Julia is intrigued by the learning of stereotypes---shared beliefs about a group---in networks. To model this process, she uses ideas from statistical learning to allow her Bayesian agents to to influence one another based on their network connections. This model allows her to make some key connections between the processes of opinion formation and stereotyping.

Claudius Grabner, Economics, U. of Bremen (graebnerc@uni-bremen.de).

Claudius is exploring the emergence of institutions using evolving automata to capture strategic adaptation. In each period, strategies interact with a small group of the other strategies given a set of connection probabilities. When the connections are fixed across periods, the strategy chosen by the more central players is the one that most influences global behavior. When the network can evolve over time, a very different set of strategies emerges, resulting in quite different outcomes from the fixed-network world. Moreover, the evolving networks take on characteristic, asymmetric forms.

Merritt Hughes, Public Policy, U. of Massachusetts Boston (Merritt.Hughes001@umb.edu).

Merritt is interested in building a model that can evaluate detailed linkages between emission permit trading and capital investment in electricity generation. As a first step she created linked auctions for electricity supply and permit demand and found that the initial agent technology mix significantly influenced p rice and profit paths toward equilibrium. Using such a model, she will next explore the interaction among policy choices, sustainable production technology, and consistent supply.

Robert Moulder, Quantitative Psychology, U. of Virginia (rgm4fd@virginia.edu).

Bobby is creating models where an agent's behavior is determined by combining multiple models drawn from disparate areas of quantitative psychology. His current model combines existing theories tied to cognitive regulation, attitude polarization, and social comparison. Such combinations result in novel behaviors, such as bifurcation points that can result in polarization depending on the heterogeneity of the agents. These results can be used to explore information sharing across groups with diverse individuals.

Antonio Sirianni, Sociology, Cornell (adsirianni@gmail.com).

Tony is analyzing hierarchy formation in social systems with conflict. In his system, pairs of agents may establish a dominance ranking when they engage in conflict. Other agents may observe, and remember, the outcomes of such conflicts. He finds that as the agents' memories of past outcomes increase, more hierarchical structures emerge. He also identifies an important tradeoff between social harmony and adaptation.

Martin Smyth, Technology and Society, Stony Brook (martin.smyth@stonybrook.edu).

Marty is developing models of regime violence during political revolutions. His focus is on the interplay between protesters and the response of the regime in power. His model includes factors such as political grievance, activation accretion, information flows, and the ability of the regime to project force. Using this model and data that arose in Egypt during the Arab Spring, he is formulating a more general theory of political revolutions.

Dandong Yin, Geography and Geographic Information, U. of Illinois at Urbana-Champaign (ddcamiu@gmail.com).

Dandong is using twitter data to understand social patterns across time and space. Clustering th data based on each tweet's location, he can identify various social patterns, such as daily activities linked to the time of day. These patterns reveal the presence of public versus private places, including specific locations like restaurants or popular outdoor meeting places. The data may also reveal other interesting social behaviors, such as shirking at work.

Luis Alberto Sanchez Zacateco, Economics, Instituto Politecnico Nacional (luisal.zac@gmail.com).

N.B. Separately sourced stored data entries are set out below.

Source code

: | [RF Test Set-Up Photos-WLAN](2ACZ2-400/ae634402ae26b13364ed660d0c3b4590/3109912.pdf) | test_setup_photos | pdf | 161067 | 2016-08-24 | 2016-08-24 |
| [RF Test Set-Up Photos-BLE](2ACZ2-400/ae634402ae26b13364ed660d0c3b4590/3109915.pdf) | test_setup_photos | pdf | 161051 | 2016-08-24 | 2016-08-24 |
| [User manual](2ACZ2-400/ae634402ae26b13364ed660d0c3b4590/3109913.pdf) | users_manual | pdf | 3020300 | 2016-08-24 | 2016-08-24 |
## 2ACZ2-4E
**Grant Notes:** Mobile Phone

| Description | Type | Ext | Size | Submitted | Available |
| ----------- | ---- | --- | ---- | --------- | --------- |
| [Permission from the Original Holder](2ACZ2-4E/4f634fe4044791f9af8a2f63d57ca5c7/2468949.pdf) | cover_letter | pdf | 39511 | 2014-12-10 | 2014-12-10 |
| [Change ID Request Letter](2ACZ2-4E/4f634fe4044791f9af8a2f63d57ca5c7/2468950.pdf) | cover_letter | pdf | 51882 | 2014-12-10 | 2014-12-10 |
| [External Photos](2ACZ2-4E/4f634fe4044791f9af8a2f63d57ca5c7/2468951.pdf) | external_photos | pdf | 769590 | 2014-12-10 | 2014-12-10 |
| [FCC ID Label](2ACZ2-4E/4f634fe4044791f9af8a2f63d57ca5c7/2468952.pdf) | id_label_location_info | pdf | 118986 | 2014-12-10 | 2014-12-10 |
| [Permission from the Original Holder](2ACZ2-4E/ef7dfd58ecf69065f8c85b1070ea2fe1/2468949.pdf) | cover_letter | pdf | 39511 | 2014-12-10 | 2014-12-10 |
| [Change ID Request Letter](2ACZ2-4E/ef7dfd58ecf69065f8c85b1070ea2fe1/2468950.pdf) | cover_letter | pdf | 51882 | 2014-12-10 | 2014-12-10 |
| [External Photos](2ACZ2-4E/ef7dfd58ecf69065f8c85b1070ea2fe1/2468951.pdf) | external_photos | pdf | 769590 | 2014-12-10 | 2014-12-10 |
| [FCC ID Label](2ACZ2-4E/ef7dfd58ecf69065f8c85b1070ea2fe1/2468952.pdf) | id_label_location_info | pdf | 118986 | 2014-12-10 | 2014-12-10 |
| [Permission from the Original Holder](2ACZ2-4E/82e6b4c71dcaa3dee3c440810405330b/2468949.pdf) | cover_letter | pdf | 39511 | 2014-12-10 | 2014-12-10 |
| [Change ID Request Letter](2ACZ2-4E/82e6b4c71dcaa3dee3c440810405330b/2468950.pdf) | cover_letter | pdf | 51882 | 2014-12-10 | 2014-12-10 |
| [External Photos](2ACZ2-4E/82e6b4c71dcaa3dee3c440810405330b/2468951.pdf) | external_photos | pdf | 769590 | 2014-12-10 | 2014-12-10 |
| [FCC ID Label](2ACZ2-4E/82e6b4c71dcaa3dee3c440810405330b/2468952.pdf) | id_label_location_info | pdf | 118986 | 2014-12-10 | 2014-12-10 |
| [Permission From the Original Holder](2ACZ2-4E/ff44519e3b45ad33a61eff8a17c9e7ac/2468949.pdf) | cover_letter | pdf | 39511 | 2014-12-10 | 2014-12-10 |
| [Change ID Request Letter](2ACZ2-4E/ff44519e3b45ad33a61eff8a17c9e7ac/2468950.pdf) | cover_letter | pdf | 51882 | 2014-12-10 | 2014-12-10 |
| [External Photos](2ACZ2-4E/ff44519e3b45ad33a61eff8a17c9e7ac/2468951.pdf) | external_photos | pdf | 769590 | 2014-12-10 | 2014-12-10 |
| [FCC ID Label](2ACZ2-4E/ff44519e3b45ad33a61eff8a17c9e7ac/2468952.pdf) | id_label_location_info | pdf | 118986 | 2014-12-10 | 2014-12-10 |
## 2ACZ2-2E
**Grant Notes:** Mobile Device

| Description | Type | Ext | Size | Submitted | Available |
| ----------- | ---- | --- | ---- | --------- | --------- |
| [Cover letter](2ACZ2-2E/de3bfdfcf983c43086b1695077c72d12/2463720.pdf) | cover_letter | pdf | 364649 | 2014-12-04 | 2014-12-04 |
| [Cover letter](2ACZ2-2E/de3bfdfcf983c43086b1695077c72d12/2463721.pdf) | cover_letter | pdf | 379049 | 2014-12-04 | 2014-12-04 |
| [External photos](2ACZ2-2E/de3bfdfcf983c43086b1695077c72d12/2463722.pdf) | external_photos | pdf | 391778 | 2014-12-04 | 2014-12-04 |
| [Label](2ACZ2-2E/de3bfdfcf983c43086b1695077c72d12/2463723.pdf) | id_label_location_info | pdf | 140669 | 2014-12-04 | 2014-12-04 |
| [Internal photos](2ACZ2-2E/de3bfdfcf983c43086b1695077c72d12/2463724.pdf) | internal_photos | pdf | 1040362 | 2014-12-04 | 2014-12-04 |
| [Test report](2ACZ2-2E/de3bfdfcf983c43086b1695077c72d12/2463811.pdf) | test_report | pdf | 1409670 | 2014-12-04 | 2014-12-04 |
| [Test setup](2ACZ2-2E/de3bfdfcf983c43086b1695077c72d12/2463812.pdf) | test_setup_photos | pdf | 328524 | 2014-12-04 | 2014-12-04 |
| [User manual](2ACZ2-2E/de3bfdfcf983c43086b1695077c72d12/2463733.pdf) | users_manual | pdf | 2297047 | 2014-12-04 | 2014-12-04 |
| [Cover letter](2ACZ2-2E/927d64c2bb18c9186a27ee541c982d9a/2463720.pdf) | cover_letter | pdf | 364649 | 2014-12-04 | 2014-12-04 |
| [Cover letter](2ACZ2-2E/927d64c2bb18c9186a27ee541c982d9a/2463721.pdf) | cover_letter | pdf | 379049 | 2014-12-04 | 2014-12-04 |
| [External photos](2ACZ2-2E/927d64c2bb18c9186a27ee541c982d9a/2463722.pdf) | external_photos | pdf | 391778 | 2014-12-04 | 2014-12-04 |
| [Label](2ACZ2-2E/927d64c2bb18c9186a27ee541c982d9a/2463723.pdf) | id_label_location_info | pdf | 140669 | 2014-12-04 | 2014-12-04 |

Luis considers a multi-objective evolutionary approach to understanding stock-market behavior. His model considers two representative agents, one of which invests using a traditional Markowitz model while the other uses a genetic algorithm to maximize a measure of the Conditional Value at Risk (CVaR). Using data from the Mexican Stock Market over a three-year period, he finds (confirmed by back testing) that the evolving algorithm can develop productive trading strategies.

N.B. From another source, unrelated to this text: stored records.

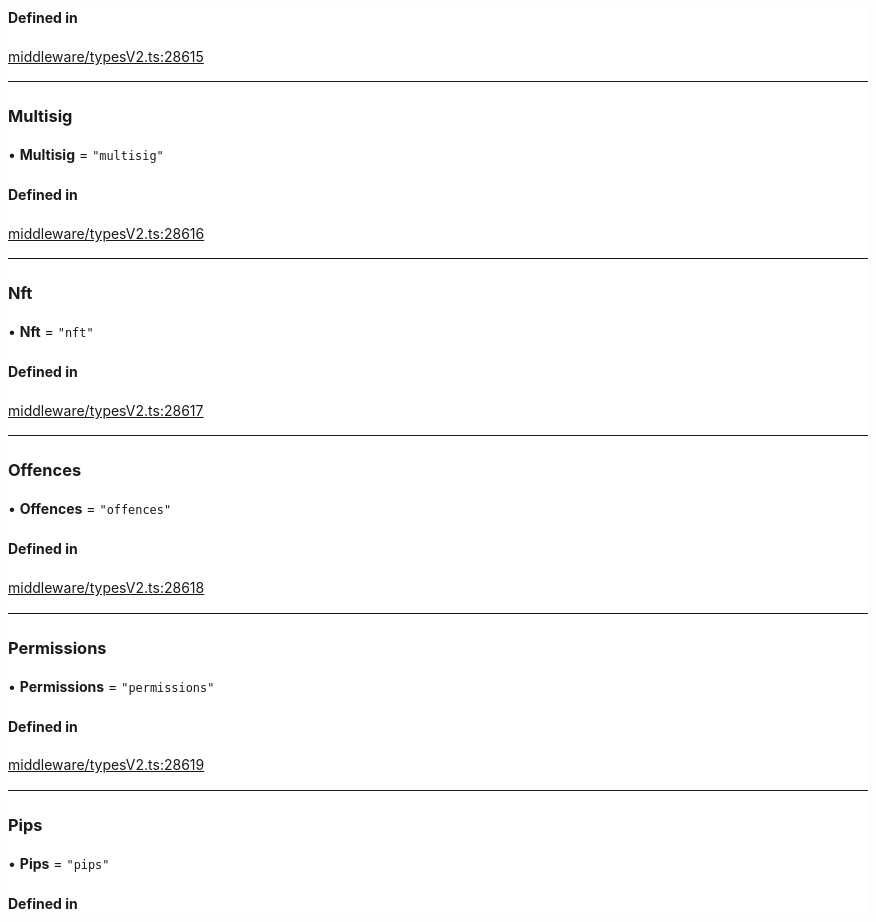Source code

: #### Defined in

[middleware/typesV2.ts:28615](https://github.com/PolymeshAssociation/polymesh-sdk/blob/95e180d2/src/middleware/typesV2.ts#L28615)

___

### Multisig

• **Multisig** = ``"multisig"``

#### Defined in

[middleware/typesV2.ts:28616](https://github.com/PolymeshAssociation/polymesh-sdk/blob/95e180d2/src/middleware/typesV2.ts#L28616)

___

### Nft

• **Nft** = ``"nft"``

#### Defined in

[middleware/typesV2.ts:28617](https://github.com/PolymeshAssociation/polymesh-sdk/blob/95e180d2/src/middleware/typesV2.ts#L28617)

___

### Offences

• **Offences** = ``"offences"``

#### Defined in

[middleware/typesV2.ts:28618](https://github.com/PolymeshAssociation/polymesh-sdk/blob/95e180d2/src/middleware/typesV2.ts#L28618)

___

### Permissions

• **Permissions** = ``"permissions"``

#### Defined in

[middleware/typesV2.ts:28619](https://github.com/PolymeshAssociation/polymesh-sdk/blob/95e180d2/src/middleware/typesV2.ts#L28619)

___

### Pips

• **Pips** = ``"pips"``

#### Defined in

Xiaolin Zhuo, Sociology and Quantitative Social Science, Harvard (xiaolinzhuo@fas.harvard.edu).

Xiaolin is doing a network analysis of research on the topic of networks---a rapidly growing transdisciplinary research field. Her analysis considers the various overlapping networks that are common in research, such as coauthorship and citation patterns. She finds that the differnt networks have very different characteristics, and she is currently building a theoretical models to understand better the forces that can lead to such observations.